28 April 2015

Wash away your sins with Heidi Swanson

Faithful readers of this blog know that I have a bit of a food crush on Heidi Swanson, author of Super Natural Everyday, among others, and curator of fabulous recipes and food photography at 101 Cookbooks.   Her food often falls into what we affectionately call "California hippie food" around here.  She utilizes lots of whole grains, various exotic beans and spices, and avocado makes regular appearances in her recipes.  I find myself referring to her when the weather turns warm and I feel inspired to be healthier (pity that doesn't happen all the time), and especially when the grumbling in my belly is partly from hunger and partly from the dehydration that comes with drinking too much gin the night before.  I don't have the willpower--or the desire--to starve myself on a "cleanse", so this is it for me: cutting out the meat and grease and just eating pure, unprocessed foods that are delicious and fill me up.  Here's one of my current favorites from her blog, and if you keep some cooked grains and beans in the freezer for these times, it's a cinch to make on a groggy Saturday morning.  I have made some substantial modifications, so if you want to compare this to the original, go here.
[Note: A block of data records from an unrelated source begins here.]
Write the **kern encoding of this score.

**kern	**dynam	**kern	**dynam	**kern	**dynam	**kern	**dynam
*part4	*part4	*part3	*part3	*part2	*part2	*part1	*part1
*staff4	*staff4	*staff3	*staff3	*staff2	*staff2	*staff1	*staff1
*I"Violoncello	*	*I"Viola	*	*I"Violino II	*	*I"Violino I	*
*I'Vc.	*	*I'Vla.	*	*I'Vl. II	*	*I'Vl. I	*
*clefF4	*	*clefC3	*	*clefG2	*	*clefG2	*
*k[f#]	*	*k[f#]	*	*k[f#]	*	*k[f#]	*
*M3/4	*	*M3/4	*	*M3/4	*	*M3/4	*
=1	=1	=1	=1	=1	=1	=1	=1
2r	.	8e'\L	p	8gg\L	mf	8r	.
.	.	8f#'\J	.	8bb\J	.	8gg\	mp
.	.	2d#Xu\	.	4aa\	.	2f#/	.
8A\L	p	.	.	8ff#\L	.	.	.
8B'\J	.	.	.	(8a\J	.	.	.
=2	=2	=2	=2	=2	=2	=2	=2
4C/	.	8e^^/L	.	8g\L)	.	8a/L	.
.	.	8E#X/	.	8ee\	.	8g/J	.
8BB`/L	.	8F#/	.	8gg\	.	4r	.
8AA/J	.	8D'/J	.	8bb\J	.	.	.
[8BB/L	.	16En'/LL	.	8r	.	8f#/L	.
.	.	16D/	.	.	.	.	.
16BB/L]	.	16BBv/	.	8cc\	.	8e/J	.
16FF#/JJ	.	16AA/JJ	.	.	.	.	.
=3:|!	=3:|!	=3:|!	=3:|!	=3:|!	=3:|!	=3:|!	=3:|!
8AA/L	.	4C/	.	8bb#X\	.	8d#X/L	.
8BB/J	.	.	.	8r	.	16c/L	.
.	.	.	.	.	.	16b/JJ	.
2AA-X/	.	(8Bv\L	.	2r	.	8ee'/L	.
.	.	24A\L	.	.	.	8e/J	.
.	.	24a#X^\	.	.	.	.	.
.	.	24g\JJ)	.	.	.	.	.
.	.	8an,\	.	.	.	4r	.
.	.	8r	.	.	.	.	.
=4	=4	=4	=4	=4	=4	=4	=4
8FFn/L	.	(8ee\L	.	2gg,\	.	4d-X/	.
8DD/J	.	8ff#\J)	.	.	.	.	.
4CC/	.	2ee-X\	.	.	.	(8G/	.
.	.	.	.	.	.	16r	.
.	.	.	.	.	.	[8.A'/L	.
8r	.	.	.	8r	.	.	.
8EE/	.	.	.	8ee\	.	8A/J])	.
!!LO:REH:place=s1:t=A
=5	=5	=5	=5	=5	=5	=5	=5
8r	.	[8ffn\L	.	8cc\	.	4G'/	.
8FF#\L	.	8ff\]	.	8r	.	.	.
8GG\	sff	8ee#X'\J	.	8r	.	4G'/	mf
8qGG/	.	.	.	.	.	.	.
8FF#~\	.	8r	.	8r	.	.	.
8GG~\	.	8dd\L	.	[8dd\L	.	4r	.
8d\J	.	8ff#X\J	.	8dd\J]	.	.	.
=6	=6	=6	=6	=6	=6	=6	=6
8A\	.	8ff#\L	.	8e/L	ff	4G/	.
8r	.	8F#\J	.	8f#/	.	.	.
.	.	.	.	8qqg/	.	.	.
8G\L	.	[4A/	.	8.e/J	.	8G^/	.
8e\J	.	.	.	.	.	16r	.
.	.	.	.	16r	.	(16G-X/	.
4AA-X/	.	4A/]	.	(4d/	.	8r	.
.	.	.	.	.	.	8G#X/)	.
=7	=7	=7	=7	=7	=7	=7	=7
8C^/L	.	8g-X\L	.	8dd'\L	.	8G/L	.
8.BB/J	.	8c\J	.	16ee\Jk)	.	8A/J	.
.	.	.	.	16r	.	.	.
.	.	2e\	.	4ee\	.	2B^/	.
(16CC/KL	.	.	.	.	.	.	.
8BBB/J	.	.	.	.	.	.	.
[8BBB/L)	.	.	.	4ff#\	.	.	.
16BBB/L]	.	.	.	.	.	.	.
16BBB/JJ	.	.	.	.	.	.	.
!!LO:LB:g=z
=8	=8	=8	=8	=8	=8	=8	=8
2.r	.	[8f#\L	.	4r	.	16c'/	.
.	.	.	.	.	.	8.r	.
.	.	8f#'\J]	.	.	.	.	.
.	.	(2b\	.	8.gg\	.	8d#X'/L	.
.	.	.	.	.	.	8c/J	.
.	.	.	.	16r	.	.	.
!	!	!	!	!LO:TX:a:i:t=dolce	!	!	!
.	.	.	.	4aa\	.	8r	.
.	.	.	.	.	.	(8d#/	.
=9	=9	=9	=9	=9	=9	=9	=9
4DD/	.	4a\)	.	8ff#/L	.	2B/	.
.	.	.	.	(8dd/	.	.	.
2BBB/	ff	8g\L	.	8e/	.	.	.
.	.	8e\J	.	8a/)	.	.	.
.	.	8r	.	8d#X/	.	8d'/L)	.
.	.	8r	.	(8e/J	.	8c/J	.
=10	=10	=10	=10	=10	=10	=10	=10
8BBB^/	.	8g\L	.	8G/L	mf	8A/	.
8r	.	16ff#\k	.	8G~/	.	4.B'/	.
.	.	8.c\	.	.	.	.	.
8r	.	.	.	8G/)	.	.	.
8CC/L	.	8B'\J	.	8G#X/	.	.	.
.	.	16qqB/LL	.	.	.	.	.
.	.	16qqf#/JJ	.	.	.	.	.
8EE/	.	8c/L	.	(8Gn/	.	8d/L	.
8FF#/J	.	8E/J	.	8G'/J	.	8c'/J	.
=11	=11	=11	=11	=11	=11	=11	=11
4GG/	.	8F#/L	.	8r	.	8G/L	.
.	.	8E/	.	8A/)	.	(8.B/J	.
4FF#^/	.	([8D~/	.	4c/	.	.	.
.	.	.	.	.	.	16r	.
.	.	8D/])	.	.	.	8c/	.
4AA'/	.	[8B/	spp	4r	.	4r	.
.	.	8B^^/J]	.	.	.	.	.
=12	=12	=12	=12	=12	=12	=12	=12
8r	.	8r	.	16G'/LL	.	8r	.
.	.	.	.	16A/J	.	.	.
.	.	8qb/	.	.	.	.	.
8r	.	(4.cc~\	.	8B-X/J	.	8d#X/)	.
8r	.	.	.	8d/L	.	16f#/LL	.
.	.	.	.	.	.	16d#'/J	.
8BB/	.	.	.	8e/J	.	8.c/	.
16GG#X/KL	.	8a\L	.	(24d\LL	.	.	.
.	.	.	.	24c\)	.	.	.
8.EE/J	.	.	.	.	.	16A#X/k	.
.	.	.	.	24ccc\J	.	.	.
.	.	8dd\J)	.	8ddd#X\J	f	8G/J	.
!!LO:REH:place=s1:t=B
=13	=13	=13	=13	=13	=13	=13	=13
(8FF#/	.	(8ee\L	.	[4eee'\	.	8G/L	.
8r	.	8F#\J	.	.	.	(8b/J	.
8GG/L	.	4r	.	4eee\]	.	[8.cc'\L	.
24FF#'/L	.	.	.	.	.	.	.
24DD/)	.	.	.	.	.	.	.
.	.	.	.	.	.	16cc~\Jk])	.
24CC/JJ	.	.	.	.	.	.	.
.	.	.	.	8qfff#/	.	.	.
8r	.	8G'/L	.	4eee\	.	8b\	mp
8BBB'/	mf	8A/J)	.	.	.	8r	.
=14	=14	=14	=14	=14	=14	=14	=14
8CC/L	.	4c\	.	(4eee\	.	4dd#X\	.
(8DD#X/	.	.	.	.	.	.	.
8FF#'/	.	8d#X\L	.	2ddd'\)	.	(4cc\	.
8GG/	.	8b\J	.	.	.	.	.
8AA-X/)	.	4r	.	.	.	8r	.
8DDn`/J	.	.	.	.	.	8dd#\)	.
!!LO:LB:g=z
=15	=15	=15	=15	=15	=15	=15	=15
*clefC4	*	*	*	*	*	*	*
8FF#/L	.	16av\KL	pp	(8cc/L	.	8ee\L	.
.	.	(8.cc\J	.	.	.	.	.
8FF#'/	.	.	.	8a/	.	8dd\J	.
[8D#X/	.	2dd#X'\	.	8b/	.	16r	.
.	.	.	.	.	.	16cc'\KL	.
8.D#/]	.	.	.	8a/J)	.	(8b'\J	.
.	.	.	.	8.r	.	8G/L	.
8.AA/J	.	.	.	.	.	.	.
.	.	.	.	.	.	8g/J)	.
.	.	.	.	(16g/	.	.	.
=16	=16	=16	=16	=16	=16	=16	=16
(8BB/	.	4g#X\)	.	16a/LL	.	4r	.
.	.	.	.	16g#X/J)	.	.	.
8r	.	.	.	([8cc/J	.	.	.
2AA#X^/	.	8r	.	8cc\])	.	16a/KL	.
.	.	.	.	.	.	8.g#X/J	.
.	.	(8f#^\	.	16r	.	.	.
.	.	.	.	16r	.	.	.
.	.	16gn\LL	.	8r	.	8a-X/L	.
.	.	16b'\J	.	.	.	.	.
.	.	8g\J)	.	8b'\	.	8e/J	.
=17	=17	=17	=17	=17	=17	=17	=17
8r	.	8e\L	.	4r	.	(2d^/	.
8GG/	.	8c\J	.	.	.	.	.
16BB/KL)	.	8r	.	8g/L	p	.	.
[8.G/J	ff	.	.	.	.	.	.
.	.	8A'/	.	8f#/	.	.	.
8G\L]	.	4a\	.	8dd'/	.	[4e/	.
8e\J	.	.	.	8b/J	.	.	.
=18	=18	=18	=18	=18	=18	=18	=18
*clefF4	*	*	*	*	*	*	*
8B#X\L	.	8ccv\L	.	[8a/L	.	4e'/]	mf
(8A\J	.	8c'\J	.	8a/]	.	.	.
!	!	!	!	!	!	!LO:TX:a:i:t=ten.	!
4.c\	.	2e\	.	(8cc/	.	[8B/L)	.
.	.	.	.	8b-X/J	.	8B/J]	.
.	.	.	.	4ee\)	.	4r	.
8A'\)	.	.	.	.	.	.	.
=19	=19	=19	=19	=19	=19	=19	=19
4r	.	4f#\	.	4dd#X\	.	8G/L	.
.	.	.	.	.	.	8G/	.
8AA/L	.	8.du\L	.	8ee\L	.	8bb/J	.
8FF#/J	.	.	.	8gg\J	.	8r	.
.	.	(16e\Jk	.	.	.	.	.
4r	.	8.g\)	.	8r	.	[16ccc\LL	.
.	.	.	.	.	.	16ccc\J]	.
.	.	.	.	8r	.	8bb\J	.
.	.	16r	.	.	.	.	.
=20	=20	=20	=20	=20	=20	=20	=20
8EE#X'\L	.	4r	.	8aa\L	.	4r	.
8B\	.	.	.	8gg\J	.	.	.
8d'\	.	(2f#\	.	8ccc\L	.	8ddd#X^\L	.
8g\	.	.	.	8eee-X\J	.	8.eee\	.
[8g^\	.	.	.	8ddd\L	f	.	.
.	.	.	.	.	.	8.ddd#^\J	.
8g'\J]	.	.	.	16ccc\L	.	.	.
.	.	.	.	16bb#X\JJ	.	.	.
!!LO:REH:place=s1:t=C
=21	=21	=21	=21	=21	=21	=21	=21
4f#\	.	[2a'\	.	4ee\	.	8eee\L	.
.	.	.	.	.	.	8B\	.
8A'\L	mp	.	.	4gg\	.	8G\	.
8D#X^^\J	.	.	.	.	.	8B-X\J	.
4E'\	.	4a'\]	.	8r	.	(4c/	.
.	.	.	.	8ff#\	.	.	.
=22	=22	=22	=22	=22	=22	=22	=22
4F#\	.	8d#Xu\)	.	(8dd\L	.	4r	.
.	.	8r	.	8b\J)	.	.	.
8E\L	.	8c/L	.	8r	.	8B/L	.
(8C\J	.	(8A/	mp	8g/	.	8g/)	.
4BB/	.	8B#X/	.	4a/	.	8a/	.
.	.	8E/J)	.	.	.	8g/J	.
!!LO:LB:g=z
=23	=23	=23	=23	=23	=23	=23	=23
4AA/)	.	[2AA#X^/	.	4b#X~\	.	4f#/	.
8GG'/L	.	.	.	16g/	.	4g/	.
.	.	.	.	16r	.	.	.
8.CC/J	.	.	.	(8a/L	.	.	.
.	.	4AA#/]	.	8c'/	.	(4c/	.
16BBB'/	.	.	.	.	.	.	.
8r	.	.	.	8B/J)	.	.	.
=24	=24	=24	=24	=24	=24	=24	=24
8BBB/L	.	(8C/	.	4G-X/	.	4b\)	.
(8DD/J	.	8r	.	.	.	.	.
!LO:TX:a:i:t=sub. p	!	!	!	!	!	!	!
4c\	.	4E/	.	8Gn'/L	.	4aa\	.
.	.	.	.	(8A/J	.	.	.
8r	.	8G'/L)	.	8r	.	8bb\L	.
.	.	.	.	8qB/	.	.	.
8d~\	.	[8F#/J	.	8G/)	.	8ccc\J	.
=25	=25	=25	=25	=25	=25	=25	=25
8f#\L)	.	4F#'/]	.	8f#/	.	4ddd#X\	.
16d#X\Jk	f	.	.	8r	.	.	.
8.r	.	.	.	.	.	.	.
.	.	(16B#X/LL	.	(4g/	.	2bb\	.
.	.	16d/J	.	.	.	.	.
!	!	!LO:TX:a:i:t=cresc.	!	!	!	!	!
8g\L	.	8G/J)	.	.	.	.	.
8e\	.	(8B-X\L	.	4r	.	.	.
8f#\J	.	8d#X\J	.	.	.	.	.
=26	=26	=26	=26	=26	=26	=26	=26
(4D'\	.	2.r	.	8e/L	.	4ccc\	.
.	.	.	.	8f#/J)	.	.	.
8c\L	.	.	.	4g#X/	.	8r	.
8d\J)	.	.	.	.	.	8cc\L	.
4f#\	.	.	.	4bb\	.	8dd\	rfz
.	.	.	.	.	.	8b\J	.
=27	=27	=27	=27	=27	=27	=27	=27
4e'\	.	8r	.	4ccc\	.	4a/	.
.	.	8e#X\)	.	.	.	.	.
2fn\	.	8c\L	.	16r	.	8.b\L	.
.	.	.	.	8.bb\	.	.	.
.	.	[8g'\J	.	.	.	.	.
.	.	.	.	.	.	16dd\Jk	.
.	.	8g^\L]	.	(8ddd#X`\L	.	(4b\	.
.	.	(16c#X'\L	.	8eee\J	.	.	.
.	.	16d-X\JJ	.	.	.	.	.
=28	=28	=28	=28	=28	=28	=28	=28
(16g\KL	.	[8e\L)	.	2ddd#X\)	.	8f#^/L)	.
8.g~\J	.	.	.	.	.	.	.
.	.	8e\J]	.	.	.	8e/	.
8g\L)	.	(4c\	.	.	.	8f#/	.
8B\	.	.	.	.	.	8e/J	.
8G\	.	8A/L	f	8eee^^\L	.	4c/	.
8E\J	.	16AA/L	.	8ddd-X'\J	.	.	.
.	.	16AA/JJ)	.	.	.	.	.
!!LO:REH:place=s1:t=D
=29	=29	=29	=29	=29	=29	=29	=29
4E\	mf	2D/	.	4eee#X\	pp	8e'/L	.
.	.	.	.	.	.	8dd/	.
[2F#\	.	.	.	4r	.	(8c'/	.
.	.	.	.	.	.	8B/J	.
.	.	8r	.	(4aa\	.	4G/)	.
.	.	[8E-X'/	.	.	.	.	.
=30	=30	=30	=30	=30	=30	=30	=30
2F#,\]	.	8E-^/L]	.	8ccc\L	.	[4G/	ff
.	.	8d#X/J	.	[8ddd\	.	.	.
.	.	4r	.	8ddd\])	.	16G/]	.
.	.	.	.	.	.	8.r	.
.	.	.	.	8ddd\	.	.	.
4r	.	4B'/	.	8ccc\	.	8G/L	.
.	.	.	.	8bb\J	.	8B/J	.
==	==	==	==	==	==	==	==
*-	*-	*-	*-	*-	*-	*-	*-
Heidi Swanson's Mung Yoga Bowl Recipe 2.0

Serves 4-6

For the sauce:
1 cup Greek yogurt
1/2 tablespoon minced ginger
1/2 small serrano chile, seeded
1/2 cup cilantro, plus more for serving
1/4 cup green onions
1/2 cup spinach
1 teaspoon olive oil
1 teaspoon salt

5-6 cups cooked mung (or other) beans (black beans or lentils work very well, too)
1 cup cooked grains (quinoa, farro, barley, or brown rice are my favorites)
1/3 cup toasted almonds and/or pepitas
3 tablespoons warmed olive oil
1 1/2 teaspoons smoked paprika
lots of freshly squeezed lime juice

In a medium frying pan, warm 1 teaspoon of oil. Add the serrano, spinach, 1/2 cup cilantro, and green onion and cook, stirring constantly, until spinach is completely wilted, about 3 minutes. Place this mixture along with the ginger, yogurt, ans salt, in a blender.Blend until smooth, taste and adjust, if needed.

Just before serving, combine the beans and grains in a large bowl, and sprinkle with the nuts. Dollop generously with the yogurt sauce, and then whisk together the olive oil and paprika. Drizzle this across the bowl. Finish with a good amount of lime juice, and more salt, if needed.